Canadian UAV manufacturer based in Saskatoon

Draganfly Innovations commonly known as Draganfly (NASDAQ: DPRO) is a North American public technology company that develops and manufactures unmanned aerial systems (UAS) for the aerospace and defense industries.

== History ==
Draganfly Innovations was founded in Saskatoon, Canada in 1998 by Zenon Dragan and Christine Dragan.

Draganfly introduced its first commercial UAV systems in 1999 and released the first multi-rotor UAV equipped with an integrated camera system in 2001.

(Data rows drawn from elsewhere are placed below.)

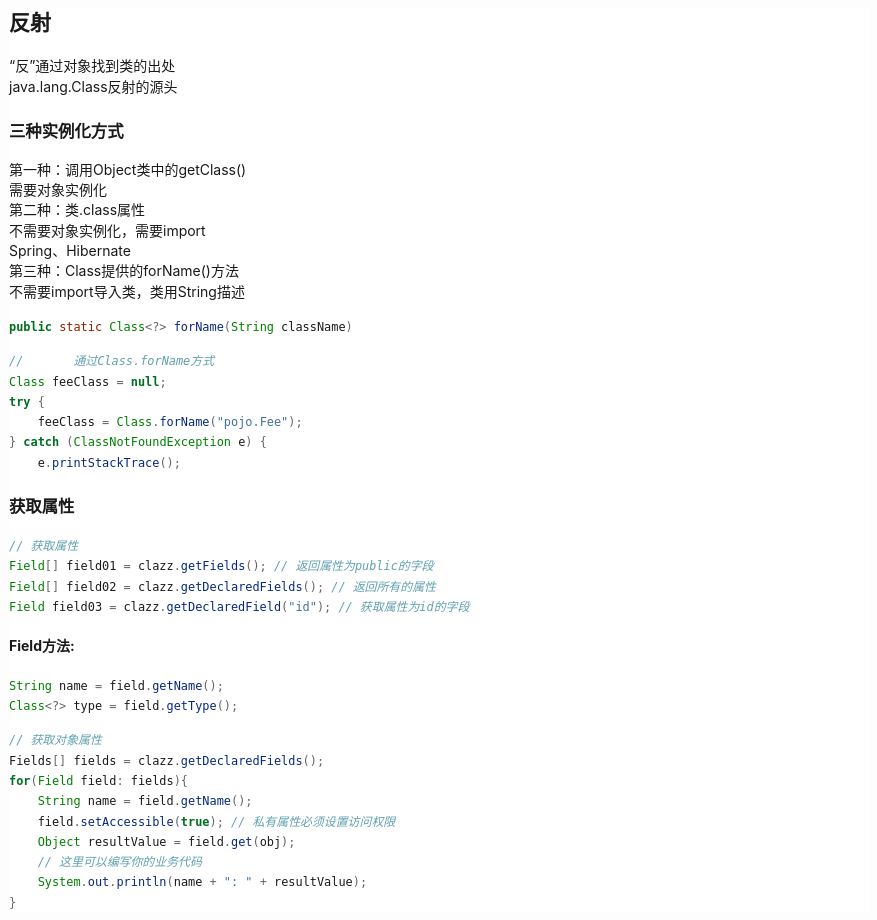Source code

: ## 反射  

“反”通过对象找到类的出处  
java.lang.Class反射的源头  
### 三种实例化方式  
第一种：调用Object类中的getClass()  
	需要对象实例化  
第二种：类.class属性  
	不需要对象实例化，需要import  
	Spring、Hibernate  
第三种：Class提供的forName()方法  
	不需要import导入类，类用String描述  

```java
public static Class<?> forName(String className)  
```

```java
//		 通过Class.forName方式
Class feeClass = null;
try {
    feeClass = Class.forName("pojo.Fee");
} catch (ClassNotFoundException e) {
    e.printStackTrace();
```

### 获取属性

```java
// 获取属性  
Field[] field01 = clazz.getFields(); // 返回属性为public的字段  
Field[] field02 = clazz.getDeclaredFields(); // 返回所有的属性  
Field field03 = clazz.getDeclaredField("id"); // 获取属性为id的字段  
```

#### Field方法:

```java
String name = field.getName();
Class<?> type = field.getType();
```
```java
// 获取对象属性
Fields[] fields = clazz.getDeclaredFields();
for(Field field: fields){
    String name = field.getName();
    field.setAccessible(true); // 私有属性必须设置访问权限
    Object resultValue = field.get(obj); 
    // 这里可以编写你的业务代码
    System.out.println(name + ": " + resultValue);
}
```

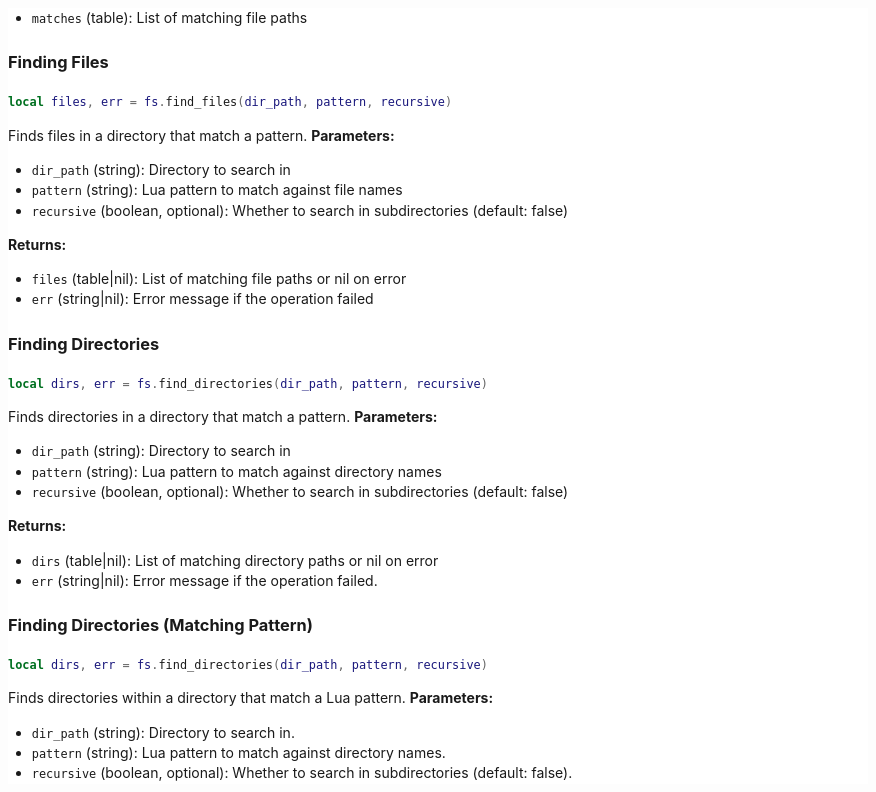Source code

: 
- `matches` (table): List of matching file paths


### Finding Files



```lua
local files, err = fs.find_files(dir_path, pattern, recursive)
```


Finds files in a directory that match a pattern.
**Parameters:**


- `dir_path` (string): Directory to search in
- `pattern` (string): Lua pattern to match against file names
- `recursive` (boolean, optional): Whether to search in subdirectories (default: false)

**Returns:**


- `files` (table|nil): List of matching file paths or nil on error
- `err` (string|nil): Error message if the operation failed


### Finding Directories



```lua
local dirs, err = fs.find_directories(dir_path, pattern, recursive)
```


Finds directories in a directory that match a pattern.
**Parameters:**


- `dir_path` (string): Directory to search in
- `pattern` (string): Lua pattern to match against directory names
- `recursive` (boolean, optional): Whether to search in subdirectories (default: false)

**Returns:**


- `dirs` (table|nil): List of matching directory paths or nil on error
- `err` (string|nil): Error message if the operation failed.


### Finding Directories (Matching Pattern)

```lua
local dirs, err = fs.find_directories(dir_path, pattern, recursive)
```

Finds directories within a directory that match a Lua pattern.
**Parameters:**

- `dir_path` (string): Directory to search in.
- `pattern` (string): Lua pattern to match against directory names.
- `recursive` (boolean, optional): Whether to search in subdirectories (default: false).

In May 2013, the Royal Canadian Mounted Police (RCMP) in Saskatchewan used a Draganflyer X4-ES equipped with a forward-looking infrared camera to locate a driver who had wandered from an overturned vehicle into a wooded area in near-freezing temperatures. The event was reported as the first known instance in which a small unmanned aircraft contributed to saving a human life, and the aircraft used in the rescue was later put on permanent display at the Smithsonian National Air and Space Museum in Washington, D.C.

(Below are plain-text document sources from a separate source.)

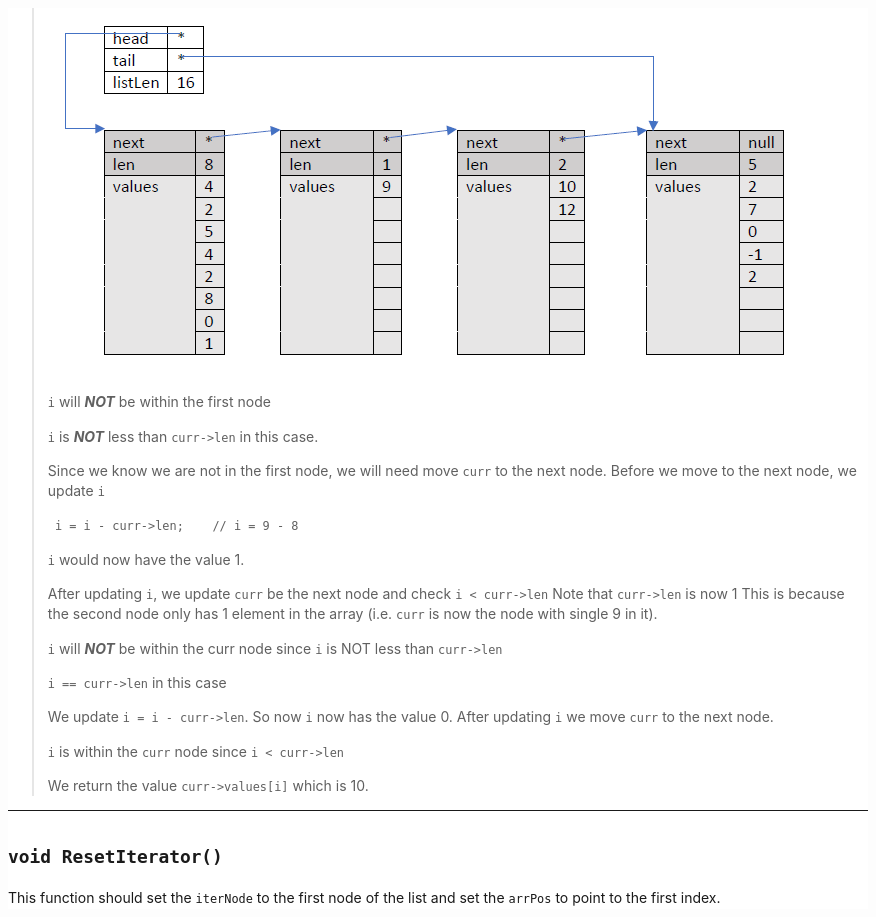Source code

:> ![img.png](markdown_images/example01.png)
> 
> `i` will ***NOT*** be within the first node 
> 
> `i` is ***NOT*** less than `curr->len` in this case.
>
> Since we know we are not in the first node, we will need move `curr` to the 
> next node. Before we move to the next node, we update `i` 
> 
> ```
>  i = i - curr->len;    // i = 9 - 8
> ``` 
>
> `i` would now have the value 1.  
> 
> After updating `i`, we update `curr` be the next node and check `i < curr->len` 
> Note that `curr->len` is now 1 This is because the second node only has 
> 1 element in the array (i.e. `curr` is now the node with single 9 in it).
>
> `i` will ***NOT*** be within the curr node since `i` is NOT less than `curr->len` 
>
> `i == curr->len` in this case
>
> We update `i = i - curr->len`.  So now `i` now has the value 0. After 
> updating `i` we move `curr` to the next node.
> 
> `i` is within the `curr` node since `i < curr->len`
> 
> We return the value `curr->values[i]` which is 10.

---

## `void ResetIterator()`
This function should set the `iterNode` to the first node of the list and 
set the `arrPos` to point to the first index.


[comment]: <> (Do not remove this!)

In July 2015, Draganfly was acquired by TRACE Live Networks, a U.S.-based technology firm, and continued operations under the TRACE co-founder, Cameron Chell.

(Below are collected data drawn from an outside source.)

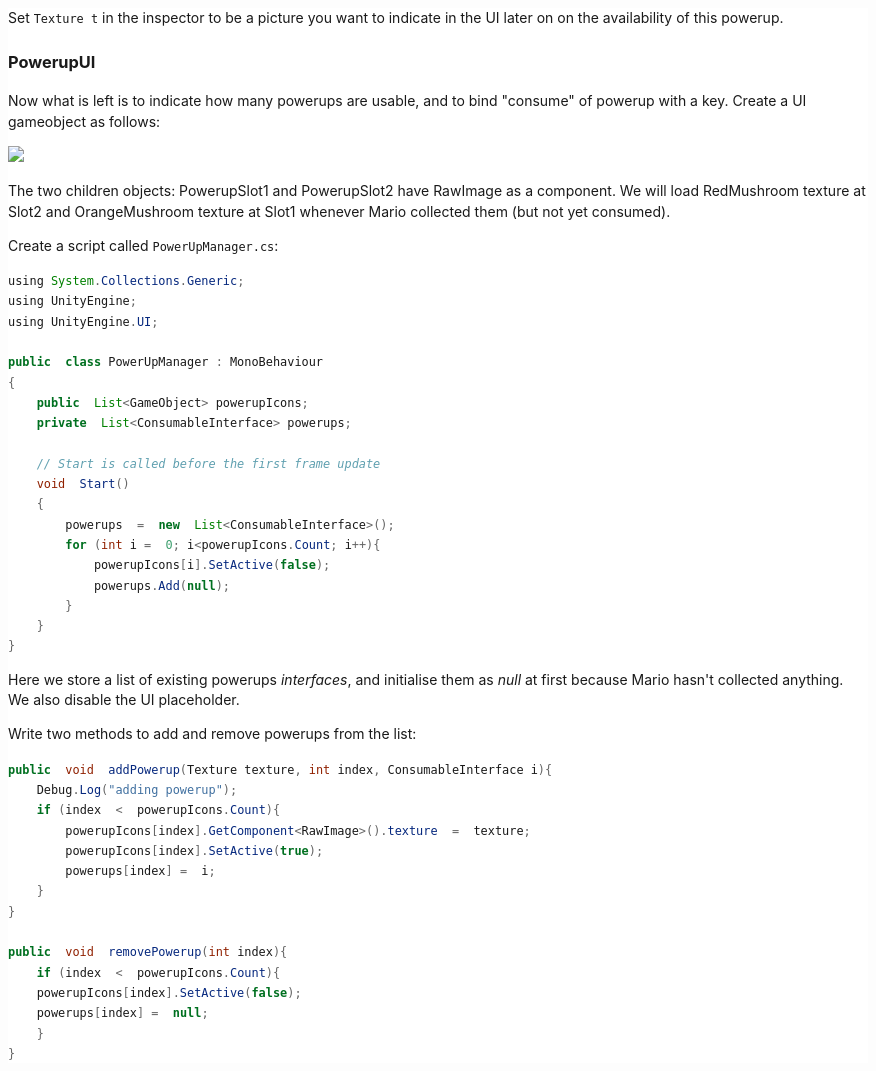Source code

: Set `Texture t` in the inspector to be a picture you want to indicate in the UI later on on the availability of this powerup. 

### PowerupUI
Now what is left is to indicate how many powerups are usable, and to bind "consume" of powerup with a key. Create a UI gameobject as follows:

<img src="https://www.dropbox.com/s/7dxpmqm0f8t4q3i/12.png?raw=1"  class="center_ninety"/>

The two children objects: PowerupSlot1 and PowerupSlot2 have RawImage as a component. We will load RedMushroom texture at Slot2 and OrangeMushroom texture at Slot1 whenever Mario collected them (but not yet consumed). 

Create a script called `PowerUpManager.cs`:
```java
using System.Collections.Generic;
using UnityEngine;
using UnityEngine.UI;

public  class PowerUpManager : MonoBehaviour
{
	public  List<GameObject> powerupIcons;
	private  List<ConsumableInterface> powerups;

	// Start is called before the first frame update
	void  Start()
	{
		powerups  =  new  List<ConsumableInterface>();
		for (int i =  0; i<powerupIcons.Count; i++){
			powerupIcons[i].SetActive(false);
			powerups.Add(null);
		}
	}
}
```

Here we store a list of existing powerups *interfaces*, and initialise them as *null* at first because Mario hasn't collected anything. We also disable the UI placeholder. 

Write two methods to add and remove powerups from the list:

```java
public  void  addPowerup(Texture texture, int index, ConsumableInterface i){
	Debug.Log("adding powerup");
	if (index  <  powerupIcons.Count){
		powerupIcons[index].GetComponent<RawImage>().texture  =  texture;
		powerupIcons[index].SetActive(true);
		powerups[index] =  i;
	}
}

public  void  removePowerup(int index){
	if (index  <  powerupIcons.Count){
	powerupIcons[index].SetActive(false);
	powerups[index] =  null;
	}
}
```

Draganfly was incorporated in British Columbia in June 2018 as a vehicle to take the operating business public. Following a reverse-takeover transaction, the company's common shares began trading on the Canadian Securities Exchange under the symbol "DFLY" on November 5, 2019. They were subsequently quoted on the OTCQB Venture Market in the United States in January 2020. In April 2020, Draganfly acquired Dronelogics Systems Inc., a Canadian drone services and solutions integration company, as a wholly owned subsidiary. In January 2021, the company begun the process of applying to up-list its shares to the Nasdaq, citing potential benefits including improved stock liquidity and a broader institutional shareholder base; the shares subsequently began trading on Nasdaq under the ticker "DPRO."

During the COVID-19 pandemic in 2020, the company developed and tested "Pandemic drones," intended to assist with public health monitoring by analyzing crowd data and detecting physiological indicators.

Following the Russian invasion of Ukraine in 2022, Draganfly began supplying drones to Ukraine for humanitarian aid, medical supply delivery, search & rescue, reconnaissance, and humanitarian demining.

The company collaborated with the Massachusetts Department of Transportation (MassDOT) and Mass General Brigham (MGM) to launch a drone-delivery program for medical supplies in 2024. In the following year, Draganfly expanded its domestic United States manufacturing capacity and began selling its products to the US Department of Defense (DoD).
== Recognitions ==
Draganfly was also recognized with the Ernest C. Manning Award, for founder Zenon Dragan in 2014, and its representatives testified before a 2013 U.S. Senate Judiciary Committee hearing on drone use, law enforcement, and privacy.